Saved entries
■ ■ ■ ■ ■

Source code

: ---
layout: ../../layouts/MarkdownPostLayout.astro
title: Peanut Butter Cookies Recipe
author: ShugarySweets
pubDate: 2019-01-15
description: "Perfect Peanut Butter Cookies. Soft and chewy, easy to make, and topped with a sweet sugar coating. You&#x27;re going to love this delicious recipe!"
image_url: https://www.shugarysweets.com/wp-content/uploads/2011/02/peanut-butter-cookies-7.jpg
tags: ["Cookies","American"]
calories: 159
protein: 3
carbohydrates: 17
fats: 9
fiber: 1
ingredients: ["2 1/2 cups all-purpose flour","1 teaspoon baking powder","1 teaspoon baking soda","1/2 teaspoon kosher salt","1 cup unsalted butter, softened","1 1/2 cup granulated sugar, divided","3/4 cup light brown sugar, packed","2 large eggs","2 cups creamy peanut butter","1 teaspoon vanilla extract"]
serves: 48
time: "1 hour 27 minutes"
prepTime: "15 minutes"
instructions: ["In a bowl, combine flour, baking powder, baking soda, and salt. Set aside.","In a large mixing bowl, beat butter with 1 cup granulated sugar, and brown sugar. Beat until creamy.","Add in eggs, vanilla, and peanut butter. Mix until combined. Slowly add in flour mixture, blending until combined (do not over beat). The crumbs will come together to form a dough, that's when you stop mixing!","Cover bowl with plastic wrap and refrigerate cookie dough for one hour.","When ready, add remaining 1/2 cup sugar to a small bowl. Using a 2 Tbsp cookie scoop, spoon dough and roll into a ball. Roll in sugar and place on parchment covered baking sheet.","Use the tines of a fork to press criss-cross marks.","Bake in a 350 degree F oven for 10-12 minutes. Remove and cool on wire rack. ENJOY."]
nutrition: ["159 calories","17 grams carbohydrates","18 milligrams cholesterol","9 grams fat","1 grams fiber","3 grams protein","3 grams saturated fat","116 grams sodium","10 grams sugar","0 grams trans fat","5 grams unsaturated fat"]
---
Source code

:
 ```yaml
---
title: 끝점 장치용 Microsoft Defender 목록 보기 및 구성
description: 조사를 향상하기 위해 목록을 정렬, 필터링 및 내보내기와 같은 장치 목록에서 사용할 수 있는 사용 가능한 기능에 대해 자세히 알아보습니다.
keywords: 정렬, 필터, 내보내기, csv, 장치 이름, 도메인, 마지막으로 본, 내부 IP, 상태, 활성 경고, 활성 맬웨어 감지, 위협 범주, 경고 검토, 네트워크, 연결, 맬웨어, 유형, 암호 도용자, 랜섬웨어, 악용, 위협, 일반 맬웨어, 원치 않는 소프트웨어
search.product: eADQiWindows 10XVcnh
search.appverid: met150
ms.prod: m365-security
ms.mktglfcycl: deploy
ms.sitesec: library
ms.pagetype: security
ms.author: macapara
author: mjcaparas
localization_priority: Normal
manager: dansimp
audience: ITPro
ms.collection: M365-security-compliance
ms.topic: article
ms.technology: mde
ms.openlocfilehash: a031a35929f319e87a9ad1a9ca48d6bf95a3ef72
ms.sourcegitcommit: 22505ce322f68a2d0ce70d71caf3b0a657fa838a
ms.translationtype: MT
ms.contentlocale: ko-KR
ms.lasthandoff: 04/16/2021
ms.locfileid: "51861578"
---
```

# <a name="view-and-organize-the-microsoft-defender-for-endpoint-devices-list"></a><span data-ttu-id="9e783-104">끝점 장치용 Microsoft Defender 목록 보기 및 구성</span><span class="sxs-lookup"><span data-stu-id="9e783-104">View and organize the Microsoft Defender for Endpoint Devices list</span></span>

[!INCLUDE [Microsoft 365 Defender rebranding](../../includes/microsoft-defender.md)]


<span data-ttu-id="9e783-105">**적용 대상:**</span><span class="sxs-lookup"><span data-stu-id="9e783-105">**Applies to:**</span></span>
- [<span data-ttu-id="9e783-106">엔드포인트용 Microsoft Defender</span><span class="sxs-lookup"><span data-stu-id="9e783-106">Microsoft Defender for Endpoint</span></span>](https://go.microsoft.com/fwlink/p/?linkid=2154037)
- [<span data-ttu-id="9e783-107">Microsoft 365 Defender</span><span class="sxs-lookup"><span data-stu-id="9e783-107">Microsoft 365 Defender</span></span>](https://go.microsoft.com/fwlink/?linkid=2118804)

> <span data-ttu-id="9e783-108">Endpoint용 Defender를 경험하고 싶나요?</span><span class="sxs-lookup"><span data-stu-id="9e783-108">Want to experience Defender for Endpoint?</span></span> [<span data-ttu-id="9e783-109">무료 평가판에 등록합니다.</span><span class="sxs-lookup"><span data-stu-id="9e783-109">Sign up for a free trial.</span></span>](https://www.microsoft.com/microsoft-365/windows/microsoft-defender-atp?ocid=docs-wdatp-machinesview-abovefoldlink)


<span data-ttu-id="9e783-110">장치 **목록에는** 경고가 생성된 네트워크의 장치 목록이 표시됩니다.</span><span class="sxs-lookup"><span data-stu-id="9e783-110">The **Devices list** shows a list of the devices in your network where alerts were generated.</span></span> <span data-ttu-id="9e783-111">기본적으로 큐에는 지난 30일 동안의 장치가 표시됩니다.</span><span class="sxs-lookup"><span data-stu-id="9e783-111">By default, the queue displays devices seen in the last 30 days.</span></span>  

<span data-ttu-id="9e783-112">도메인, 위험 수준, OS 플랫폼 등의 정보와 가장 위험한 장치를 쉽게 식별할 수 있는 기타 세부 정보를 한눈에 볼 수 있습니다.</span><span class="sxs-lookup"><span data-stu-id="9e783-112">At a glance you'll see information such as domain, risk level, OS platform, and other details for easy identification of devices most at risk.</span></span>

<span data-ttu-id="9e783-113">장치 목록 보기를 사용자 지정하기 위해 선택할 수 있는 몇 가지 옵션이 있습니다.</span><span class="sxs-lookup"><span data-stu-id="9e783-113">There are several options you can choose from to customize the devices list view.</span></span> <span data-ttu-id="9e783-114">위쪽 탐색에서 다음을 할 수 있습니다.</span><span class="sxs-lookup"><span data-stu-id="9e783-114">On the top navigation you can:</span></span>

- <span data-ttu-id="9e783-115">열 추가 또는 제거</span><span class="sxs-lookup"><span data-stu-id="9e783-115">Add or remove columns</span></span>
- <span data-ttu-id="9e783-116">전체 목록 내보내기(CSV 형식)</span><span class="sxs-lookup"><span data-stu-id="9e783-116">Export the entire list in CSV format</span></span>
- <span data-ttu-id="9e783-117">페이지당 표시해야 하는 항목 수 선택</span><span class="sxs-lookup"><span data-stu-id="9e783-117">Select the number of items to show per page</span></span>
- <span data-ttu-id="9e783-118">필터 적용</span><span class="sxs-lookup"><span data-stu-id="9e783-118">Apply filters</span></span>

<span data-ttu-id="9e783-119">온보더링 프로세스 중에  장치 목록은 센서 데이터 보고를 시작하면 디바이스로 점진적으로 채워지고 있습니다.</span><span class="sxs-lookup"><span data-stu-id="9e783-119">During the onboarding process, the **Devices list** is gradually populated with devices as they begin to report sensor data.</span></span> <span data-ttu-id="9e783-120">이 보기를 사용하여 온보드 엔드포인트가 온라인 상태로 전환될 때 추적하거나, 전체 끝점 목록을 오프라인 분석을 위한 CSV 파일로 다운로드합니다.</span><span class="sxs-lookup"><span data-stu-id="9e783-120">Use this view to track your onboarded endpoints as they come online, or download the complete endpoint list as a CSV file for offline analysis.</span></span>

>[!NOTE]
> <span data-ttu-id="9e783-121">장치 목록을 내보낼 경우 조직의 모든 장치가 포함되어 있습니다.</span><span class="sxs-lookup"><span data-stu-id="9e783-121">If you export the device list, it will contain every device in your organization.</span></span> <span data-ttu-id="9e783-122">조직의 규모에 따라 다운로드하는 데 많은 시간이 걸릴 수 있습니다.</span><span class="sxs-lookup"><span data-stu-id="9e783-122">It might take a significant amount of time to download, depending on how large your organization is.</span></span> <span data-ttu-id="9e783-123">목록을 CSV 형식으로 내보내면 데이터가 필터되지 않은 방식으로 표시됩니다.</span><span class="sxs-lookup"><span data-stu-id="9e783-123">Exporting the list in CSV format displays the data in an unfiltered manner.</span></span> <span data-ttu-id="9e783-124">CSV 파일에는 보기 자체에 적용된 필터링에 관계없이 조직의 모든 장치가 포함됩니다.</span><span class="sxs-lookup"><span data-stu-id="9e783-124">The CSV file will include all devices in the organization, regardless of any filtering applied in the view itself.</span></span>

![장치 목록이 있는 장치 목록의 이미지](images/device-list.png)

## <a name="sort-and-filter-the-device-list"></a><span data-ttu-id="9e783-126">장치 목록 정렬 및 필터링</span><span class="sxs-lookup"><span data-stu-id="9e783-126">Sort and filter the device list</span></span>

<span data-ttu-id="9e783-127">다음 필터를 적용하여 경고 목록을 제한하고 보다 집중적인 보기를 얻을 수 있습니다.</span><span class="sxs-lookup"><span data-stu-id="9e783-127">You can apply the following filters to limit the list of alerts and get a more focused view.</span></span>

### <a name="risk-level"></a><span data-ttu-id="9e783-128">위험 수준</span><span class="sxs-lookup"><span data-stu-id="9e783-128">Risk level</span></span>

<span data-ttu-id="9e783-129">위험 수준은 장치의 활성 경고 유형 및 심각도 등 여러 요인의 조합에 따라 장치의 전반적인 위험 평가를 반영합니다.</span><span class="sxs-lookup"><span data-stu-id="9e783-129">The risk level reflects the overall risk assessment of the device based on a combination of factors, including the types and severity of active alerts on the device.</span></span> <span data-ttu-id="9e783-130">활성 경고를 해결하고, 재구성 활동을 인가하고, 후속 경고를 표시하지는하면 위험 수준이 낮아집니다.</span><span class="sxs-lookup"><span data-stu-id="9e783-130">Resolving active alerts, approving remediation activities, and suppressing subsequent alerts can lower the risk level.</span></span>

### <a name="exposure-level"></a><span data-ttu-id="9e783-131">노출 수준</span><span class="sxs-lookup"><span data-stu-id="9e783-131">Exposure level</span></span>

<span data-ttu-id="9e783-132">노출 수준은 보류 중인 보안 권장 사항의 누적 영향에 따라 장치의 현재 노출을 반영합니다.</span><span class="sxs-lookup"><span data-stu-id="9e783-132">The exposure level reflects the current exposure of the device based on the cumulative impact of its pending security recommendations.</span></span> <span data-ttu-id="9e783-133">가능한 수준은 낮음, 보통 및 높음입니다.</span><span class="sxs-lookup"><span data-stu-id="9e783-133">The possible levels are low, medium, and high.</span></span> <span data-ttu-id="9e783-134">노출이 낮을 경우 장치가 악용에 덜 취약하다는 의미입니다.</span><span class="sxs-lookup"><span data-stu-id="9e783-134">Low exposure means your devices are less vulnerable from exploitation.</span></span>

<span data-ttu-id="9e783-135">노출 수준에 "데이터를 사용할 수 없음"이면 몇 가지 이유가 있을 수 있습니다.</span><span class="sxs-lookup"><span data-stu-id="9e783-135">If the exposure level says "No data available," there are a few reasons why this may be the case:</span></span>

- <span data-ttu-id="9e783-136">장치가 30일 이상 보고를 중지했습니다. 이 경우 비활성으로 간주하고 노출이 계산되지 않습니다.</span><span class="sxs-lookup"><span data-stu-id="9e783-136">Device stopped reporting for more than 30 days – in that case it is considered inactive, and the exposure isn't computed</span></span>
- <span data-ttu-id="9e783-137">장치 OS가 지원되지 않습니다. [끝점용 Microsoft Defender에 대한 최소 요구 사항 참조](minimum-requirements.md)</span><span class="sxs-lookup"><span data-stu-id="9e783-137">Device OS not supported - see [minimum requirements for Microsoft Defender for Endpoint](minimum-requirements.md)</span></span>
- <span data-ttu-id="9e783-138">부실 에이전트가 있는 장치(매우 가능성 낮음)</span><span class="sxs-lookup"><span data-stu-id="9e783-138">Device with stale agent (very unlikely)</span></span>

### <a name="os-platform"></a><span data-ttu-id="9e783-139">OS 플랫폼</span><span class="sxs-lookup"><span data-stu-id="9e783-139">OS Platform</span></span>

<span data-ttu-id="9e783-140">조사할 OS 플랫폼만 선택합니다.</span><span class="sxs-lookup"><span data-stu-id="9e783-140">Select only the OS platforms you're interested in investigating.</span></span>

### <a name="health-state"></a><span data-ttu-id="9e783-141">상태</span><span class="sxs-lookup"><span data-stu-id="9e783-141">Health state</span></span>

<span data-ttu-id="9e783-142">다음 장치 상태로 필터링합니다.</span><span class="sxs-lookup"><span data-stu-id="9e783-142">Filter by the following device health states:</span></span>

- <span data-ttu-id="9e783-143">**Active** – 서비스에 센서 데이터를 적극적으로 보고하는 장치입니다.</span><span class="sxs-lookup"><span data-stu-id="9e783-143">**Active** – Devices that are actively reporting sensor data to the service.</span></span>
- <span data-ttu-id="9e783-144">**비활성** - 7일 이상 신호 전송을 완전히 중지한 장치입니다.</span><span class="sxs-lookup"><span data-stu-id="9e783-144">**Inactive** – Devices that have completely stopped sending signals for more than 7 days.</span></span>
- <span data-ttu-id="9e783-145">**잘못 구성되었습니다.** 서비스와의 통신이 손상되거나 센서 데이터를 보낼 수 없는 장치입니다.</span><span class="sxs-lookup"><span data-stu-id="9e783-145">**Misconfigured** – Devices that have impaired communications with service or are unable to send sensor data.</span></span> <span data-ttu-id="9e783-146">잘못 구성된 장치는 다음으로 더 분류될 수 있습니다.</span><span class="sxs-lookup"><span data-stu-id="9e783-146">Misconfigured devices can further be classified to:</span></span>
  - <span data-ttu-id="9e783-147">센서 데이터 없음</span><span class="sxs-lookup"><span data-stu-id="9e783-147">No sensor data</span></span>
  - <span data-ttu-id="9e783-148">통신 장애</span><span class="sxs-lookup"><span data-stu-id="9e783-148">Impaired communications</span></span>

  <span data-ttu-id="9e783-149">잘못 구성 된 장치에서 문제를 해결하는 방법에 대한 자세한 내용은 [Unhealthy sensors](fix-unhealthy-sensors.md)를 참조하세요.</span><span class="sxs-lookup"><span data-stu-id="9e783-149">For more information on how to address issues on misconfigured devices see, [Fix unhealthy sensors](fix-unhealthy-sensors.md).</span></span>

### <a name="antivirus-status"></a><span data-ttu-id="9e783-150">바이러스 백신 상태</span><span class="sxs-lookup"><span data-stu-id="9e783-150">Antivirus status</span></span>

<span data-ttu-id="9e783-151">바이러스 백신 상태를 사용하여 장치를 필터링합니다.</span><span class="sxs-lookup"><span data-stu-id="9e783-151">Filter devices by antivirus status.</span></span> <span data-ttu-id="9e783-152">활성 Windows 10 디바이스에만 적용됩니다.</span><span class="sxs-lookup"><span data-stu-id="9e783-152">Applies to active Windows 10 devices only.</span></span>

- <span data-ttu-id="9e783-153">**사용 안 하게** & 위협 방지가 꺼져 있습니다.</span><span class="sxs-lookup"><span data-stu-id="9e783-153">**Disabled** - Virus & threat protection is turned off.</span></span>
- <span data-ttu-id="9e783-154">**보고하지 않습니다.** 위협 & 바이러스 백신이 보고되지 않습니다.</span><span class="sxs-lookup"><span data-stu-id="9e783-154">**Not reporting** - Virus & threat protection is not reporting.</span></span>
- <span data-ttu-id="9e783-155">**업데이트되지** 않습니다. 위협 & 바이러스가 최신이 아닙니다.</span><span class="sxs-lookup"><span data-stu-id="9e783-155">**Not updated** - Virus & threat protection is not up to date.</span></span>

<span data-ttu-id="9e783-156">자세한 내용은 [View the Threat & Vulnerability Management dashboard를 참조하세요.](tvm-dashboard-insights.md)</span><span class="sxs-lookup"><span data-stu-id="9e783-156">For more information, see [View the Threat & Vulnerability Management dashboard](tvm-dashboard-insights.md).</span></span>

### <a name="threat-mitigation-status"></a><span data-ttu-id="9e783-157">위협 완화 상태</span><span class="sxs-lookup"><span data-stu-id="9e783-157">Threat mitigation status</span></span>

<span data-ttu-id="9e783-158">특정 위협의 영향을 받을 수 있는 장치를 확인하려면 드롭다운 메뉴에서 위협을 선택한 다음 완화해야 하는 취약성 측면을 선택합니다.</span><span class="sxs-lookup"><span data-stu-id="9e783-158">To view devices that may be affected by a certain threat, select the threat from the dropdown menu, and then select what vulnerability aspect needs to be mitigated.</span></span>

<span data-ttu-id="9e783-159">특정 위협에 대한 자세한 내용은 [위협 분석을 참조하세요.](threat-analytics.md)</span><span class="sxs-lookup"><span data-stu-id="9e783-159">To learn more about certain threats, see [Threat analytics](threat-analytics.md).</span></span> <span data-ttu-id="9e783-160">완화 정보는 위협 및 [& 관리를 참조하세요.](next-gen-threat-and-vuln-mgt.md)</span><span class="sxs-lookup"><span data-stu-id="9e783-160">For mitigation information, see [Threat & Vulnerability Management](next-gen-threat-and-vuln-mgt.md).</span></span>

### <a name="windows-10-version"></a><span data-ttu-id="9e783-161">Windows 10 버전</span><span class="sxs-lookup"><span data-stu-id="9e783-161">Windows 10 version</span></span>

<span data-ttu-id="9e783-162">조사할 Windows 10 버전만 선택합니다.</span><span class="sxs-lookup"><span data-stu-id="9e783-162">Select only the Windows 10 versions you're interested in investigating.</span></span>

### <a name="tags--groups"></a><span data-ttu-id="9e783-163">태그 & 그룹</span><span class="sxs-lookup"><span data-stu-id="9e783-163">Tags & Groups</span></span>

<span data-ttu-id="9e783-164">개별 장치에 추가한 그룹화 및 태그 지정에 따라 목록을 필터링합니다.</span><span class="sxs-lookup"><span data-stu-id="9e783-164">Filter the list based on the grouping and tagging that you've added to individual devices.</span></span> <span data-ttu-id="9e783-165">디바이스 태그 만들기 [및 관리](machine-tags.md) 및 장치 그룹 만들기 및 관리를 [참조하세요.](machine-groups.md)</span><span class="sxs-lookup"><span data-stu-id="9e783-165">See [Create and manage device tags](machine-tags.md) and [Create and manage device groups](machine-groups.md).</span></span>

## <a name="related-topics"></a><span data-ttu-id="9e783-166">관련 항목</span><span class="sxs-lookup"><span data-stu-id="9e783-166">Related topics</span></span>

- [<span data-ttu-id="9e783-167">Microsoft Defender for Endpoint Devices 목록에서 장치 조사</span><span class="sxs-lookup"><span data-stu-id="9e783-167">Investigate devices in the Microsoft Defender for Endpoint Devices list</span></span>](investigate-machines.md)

■ ■ ■ ■ ■

> [PROBLEM] Collect from the data above every line that includes "calories".

> [RESULT BELOW]
calories: 159
nutrition: ["159 calories","17 grams carbohydrates","18 milligrams cholesterol","9 grams fat","1 grams fiber","3 grams protein","3 grams saturated fat","116 grams sodium","10 grams sugar","0 grams trans fat","5 grams unsaturated fat"]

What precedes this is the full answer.